> _Recorded information_
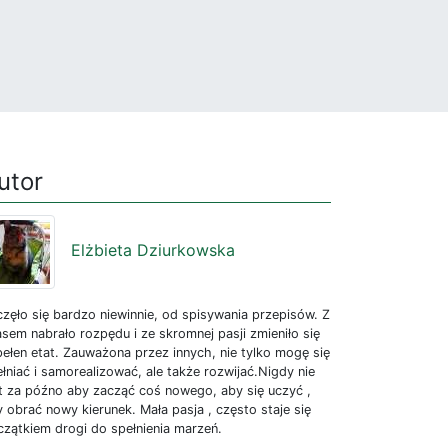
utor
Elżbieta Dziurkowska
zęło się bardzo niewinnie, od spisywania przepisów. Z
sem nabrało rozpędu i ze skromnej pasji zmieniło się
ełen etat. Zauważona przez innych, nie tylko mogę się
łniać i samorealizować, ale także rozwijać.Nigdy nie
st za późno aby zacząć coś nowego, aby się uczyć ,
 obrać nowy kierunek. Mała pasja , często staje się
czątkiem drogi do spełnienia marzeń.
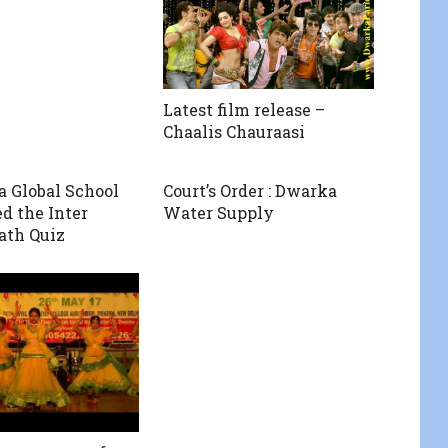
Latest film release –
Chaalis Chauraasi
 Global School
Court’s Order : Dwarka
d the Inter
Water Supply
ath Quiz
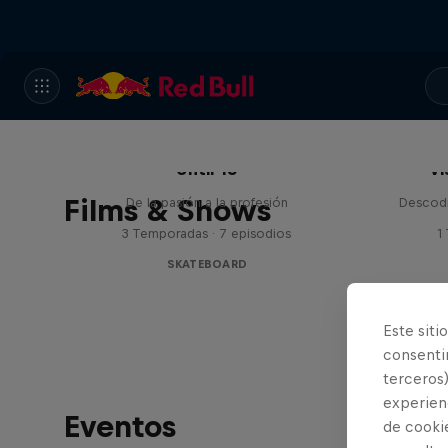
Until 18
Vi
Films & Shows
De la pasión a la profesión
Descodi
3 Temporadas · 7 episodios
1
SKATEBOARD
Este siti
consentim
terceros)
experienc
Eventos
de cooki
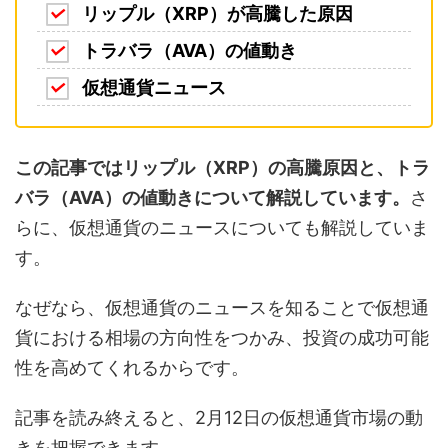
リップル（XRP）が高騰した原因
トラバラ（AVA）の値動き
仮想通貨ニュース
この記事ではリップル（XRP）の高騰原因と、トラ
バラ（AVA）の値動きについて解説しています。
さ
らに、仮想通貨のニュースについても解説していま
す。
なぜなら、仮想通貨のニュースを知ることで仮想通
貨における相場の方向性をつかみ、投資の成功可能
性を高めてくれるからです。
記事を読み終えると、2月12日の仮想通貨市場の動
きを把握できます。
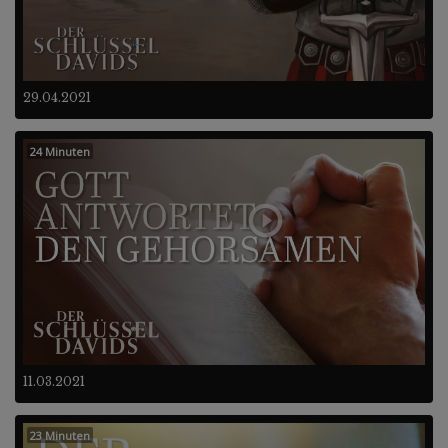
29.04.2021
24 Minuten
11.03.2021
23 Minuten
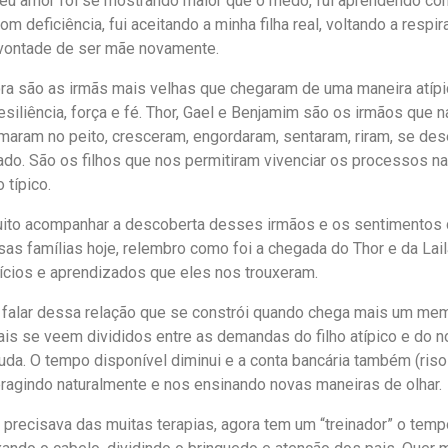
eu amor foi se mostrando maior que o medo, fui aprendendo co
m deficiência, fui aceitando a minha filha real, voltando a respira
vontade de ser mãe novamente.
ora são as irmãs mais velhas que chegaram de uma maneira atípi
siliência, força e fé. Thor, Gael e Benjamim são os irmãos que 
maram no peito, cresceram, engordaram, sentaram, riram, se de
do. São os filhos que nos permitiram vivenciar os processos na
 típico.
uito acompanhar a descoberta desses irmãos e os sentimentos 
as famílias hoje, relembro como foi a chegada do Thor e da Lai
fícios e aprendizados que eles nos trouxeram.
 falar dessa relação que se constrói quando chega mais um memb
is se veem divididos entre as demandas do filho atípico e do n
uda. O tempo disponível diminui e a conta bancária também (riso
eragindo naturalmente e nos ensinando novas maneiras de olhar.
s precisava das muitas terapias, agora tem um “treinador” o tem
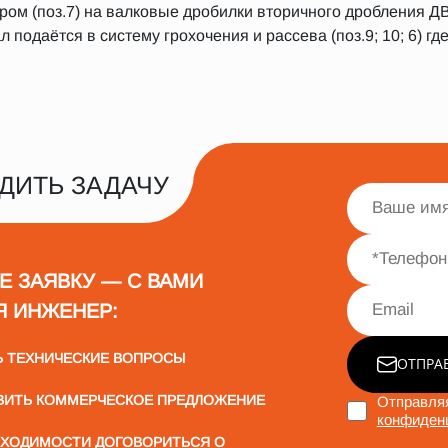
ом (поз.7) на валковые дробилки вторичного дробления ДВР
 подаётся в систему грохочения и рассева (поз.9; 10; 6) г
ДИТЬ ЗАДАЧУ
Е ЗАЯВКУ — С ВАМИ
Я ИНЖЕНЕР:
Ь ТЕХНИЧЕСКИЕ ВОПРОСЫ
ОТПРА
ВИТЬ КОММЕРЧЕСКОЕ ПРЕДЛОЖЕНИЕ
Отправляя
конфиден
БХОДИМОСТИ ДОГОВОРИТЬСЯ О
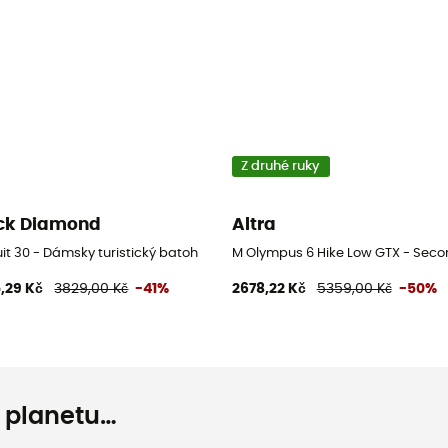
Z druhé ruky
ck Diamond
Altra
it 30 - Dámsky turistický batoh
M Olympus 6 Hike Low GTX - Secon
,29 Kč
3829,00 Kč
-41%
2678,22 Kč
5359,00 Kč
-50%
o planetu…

> _Work required_
Give back the entire listing verbatim, without the pictures.

> _Result of this exercise_
utor
Elżbieta Dziurkowska
zęło się bardzo niewinnie, od spisywania przepisów. Z
sem nabrało rozpędu i ze skromnej pasji zmieniło się
ełen etat. Zauważona przez innych, nie tylko mogę się
łniać i samorealizować, ale także rozwijać.Nigdy nie
st za późno aby zacząć coś nowego, aby się uczyć ,
 obrać nowy kierunek. Mała pasja , często staje się
czątkiem drogi do spełnienia marzeń.
Latest film release –
Chaalis Chauraasi
 Global School
Court’s Order : Dwarka
d the Inter
Water Supply
ath Quiz
Until 18
Vi
Films & Shows
De la pasión a la profesión
Descodi
3 Temporadas · 7 episodios
1
SKATEBOARD
Este siti
consentim
terceros)
experienc
Eventos
de cooki
リップル（XRP）が高騰した原因
トラバラ（AVA）の値動き
仮想通貨ニュース
この記事ではリップル（XRP）の高騰原因と、トラ
バラ（AVA）の値動きについて解説しています。
さ
らに、仮想通貨のニュースについても解説していま
す。
なぜなら、仮想通貨のニュースを知ることで仮想通
貨における相場の方向性をつかみ、投資の成功可能
性を高めてくれるからです。
記事を読み終えると、2月12日の仮想通貨市場の動
きを把握できます。
29.04.2021
24 Minuten
11.03.2021
23 Minuten
eu amor foi se mostrando maior que o medo, fui aprendendo co
m deficiência, fui aceitando a minha filha real, voltando a respira
vontade de ser mãe novamente.
ora são as irmãs mais velhas que chegaram de uma maneira atípi
siliência, força e fé. Thor, Gael e Benjamim são os irmãos que 
maram no peito, cresceram, engordaram, sentaram, riram, se de
do. São os filhos que nos permitiram vivenciar os processos na
 típico.
uito acompanhar a descoberta desses irmãos e os sentimentos 
as famílias hoje, relembro como foi a chegada do Thor e da Lai
fícios e aprendizados que eles nos trouxeram.
 falar dessa relação que se constrói quando chega mais um memb
is se veem divididos entre as demandas do filho atípico e do n
uda. O tempo disponível diminui e a conta bancária também (riso
eragindo naturalmente e nos ensinando novas maneiras de olhar.
s precisava das muitas terapias, agora tem um “treinador” o tem
ом (поз.7) на валковые дробилки вторичного дробления ДВР
 подаётся в систему грохочения и рассева (поз.9; 10; 6) г
ДИТЬ ЗАДАЧУ
Е ЗАЯВКУ — С ВАМИ
Я ИНЖЕНЕР:
Ь ТЕХНИЧЕСКИЕ ВОПРОСЫ
ОТПРА
ВИТЬ КОММЕРЧЕСКОЕ ПРЕДЛОЖЕНИЕ
Отправляя
конфиден
БХОДИМОСТИ ДОГОВОРИТЬСЯ О
Z druhé ruky
ck Diamond
Altra
it 30 - Dámsky turistický batoh
M Olympus 6 Hike Low GTX - Secon
,29 Kč
3829,00 Kč
-41%
2678,22 Kč
5359,00 Kč
-50%
o planetu…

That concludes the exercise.